Safety Derrik Allen (Lassiter High School; Marietta, Ga.) and cornerback Kalon Gervin (Cass Tech; Detroit, Mich.) joined a class of now eight commitments, six of which play on the defensive side of the ball.

Gervin, the No. 11 cornerback in the class according to rivals.com, waited mere days after attending Notre Dame’s Junior Day over the weekend. Irish coach Brian Kelly and staff’s failure to land a recruit at Gervin’s position in the 2017 haul actually helped reel in the recruit with offers from Florida, LSU, Michigan and dozens others.

“The opportunity to play right away, they didn’t sign a cornerback this last class,” Gervin told Blue & Gold Illustrated helped sway him. “Also, the education is second-to-none. It speaks for itself.”

Allen, pictured at top, has leaned toward Notre Dame for months.

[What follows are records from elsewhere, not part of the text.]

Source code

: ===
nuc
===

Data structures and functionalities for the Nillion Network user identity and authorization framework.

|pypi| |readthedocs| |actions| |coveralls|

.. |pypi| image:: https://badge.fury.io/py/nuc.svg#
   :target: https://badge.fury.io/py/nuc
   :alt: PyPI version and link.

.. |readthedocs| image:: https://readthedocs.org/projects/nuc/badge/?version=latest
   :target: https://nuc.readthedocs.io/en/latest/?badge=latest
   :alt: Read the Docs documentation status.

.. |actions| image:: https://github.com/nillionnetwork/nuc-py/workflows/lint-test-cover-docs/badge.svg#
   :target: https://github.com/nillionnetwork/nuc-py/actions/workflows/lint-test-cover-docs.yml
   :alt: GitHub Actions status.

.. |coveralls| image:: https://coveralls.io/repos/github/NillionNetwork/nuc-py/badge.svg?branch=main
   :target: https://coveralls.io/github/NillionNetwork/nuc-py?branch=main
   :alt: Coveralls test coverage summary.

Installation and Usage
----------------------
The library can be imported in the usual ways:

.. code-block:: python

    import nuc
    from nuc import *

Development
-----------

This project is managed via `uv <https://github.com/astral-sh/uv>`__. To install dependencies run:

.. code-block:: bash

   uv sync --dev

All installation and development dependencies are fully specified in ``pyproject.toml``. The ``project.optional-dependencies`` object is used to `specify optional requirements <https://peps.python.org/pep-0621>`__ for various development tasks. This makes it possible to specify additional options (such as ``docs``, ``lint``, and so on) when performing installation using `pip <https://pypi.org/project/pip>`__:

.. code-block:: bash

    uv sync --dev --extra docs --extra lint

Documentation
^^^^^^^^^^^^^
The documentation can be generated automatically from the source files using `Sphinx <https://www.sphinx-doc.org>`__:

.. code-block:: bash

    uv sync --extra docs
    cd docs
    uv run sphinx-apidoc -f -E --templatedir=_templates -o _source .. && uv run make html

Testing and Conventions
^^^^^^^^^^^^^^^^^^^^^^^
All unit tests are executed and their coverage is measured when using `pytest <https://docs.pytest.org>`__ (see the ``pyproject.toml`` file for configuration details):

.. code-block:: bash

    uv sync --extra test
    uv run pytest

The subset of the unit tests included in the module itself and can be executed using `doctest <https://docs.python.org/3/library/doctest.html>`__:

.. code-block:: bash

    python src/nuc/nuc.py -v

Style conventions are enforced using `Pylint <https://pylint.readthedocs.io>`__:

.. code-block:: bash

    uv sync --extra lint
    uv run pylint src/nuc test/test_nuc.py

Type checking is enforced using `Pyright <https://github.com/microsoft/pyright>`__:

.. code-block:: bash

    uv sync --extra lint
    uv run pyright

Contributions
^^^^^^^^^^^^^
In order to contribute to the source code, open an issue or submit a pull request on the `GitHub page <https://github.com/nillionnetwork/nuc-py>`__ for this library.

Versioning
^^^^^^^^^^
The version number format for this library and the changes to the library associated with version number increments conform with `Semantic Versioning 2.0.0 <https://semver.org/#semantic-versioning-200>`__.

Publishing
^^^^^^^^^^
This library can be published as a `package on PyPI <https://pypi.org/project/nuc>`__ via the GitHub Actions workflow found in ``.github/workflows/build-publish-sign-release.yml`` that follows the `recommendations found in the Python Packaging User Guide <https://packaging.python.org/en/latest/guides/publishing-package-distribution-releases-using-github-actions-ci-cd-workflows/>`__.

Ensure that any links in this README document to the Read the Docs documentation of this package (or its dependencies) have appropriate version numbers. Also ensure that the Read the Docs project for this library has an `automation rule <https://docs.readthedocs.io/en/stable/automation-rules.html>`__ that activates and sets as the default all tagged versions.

The No. 3 safety in the country per Rivals, he chose the Irish over the likes of Alabama, Clemson and Florida State.

Elliott officially to Nebraska

The two highly-touted defensive backs will not have the chance to learn under the tutelage of Bob Elliott. Nebraska officially announced the hiring of the former Notre Dame safeties (2012-13) and linebackers (2014) coach. Elliott spent the last two seasons serving as a special assistant to Kelly, focusing largely on defending the triple-option attacks of Army, Navy and Georgia Tech.

Elliott rejoins former Notre Dame defensive coordinator Bob Diaco in Lincoln. Diaco was hired as the Cornhuskers’ defensive coordinator in January.

The Lincoln Journal Star’s Brian Cristopherson reports Elliott will make a nice wage in eastern Nebraska.